EXERCISE AIM — Render the data as a Markdown table with the columns "Row" and "Line", starting with the line that contains "Berlin, Boston, Chicago, Binghamton, N.Y, Bruxelles, New" and going on through the line that contains "Which label corresponds". Number each row and leave out blank lines.

EXERCISE MATERIAL —

++++++++++

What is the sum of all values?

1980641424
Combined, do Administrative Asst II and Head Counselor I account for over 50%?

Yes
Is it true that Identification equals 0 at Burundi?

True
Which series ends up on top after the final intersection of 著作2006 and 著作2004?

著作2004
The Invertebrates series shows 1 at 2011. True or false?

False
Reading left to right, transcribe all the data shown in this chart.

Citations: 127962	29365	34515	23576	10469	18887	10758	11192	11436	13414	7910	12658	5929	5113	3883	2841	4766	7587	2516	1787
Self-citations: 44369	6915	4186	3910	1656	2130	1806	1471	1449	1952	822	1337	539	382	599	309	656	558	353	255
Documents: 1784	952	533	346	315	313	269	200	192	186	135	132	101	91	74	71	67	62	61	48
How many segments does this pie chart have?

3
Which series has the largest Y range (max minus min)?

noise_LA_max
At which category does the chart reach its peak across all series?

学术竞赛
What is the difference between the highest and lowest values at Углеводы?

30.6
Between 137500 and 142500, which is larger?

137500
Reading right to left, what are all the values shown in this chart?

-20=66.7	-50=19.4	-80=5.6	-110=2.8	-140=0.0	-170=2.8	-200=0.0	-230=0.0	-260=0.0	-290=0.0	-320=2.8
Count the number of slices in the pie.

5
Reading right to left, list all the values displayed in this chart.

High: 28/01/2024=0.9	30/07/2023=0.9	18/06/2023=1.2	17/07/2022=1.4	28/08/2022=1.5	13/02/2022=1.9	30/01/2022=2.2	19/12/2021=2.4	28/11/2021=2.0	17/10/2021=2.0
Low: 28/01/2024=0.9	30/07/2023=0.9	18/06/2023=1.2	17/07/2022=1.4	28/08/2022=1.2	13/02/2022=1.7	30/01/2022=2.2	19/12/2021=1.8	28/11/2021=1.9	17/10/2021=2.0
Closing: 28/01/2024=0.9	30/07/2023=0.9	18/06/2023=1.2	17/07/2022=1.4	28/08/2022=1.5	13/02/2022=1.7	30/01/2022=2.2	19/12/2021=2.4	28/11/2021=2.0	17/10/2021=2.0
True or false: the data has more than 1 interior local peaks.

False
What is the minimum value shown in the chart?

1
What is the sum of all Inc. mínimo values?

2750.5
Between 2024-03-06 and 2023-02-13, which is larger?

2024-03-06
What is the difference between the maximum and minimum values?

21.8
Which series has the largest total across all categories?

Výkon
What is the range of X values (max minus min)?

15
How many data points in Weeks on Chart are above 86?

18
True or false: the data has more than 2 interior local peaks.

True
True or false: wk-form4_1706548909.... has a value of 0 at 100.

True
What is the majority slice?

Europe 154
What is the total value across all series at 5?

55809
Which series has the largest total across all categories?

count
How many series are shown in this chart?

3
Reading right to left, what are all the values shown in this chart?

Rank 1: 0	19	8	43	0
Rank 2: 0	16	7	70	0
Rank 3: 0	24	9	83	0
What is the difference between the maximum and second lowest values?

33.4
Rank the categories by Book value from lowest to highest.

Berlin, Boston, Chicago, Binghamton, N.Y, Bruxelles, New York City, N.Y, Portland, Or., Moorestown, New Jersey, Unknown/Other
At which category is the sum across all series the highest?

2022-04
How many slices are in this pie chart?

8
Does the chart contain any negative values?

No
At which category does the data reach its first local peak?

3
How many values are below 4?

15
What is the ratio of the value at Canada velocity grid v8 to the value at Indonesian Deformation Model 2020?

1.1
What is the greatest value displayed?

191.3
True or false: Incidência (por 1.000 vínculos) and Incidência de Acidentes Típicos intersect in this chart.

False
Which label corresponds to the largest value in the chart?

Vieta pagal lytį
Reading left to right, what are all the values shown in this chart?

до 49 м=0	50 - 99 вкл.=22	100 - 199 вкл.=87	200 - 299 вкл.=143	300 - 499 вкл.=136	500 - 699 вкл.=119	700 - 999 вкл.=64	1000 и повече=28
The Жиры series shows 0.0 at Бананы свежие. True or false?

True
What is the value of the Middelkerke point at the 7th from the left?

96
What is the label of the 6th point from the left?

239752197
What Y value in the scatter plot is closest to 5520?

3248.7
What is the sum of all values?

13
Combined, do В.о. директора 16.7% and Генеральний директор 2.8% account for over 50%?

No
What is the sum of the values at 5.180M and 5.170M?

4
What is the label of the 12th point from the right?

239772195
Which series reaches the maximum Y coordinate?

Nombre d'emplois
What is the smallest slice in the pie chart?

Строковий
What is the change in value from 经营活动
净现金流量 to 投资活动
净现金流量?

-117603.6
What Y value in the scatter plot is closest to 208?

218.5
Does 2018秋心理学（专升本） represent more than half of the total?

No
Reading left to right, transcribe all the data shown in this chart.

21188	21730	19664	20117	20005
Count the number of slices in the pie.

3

++++++++++

ANSWER FOR THE TASK —
| Row | Line |
|---|---|
| 1 | Berlin, Boston, Chicago, Binghamton, N.Y, Bruxelles, New York City, N.Y, Portland, Or., Moorestown, New Jersey, Unknown/Other |
| 2 | At which category is the sum across all series the highest? |
| 3 | 2022-04 |
| 4 | How many slices are in this pie chart? |
| 5 | 8 |
| 6 | Does the chart contain any negative values? |
| 7 | No |
| 8 | At which category does the data reach its first local peak? |
| 9 | 3 |
| 10 | How many values are below 4? |
| 11 | 15 |
| 12 | What is the ratio of the value at Canada velocity grid v8 to the value at Indonesian Deformation Model 2020? |
| 13 | 1.1 |
| 14 | What is the greatest value displayed? |
| 15 | 191.3 |
| 16 | True or false: Incidência (por 1.000 vínculos) and Incidência de Acidentes Típicos intersect in this chart. |
| 17 | False |
| 18 | Which label corresponds to the largest value in the chart? |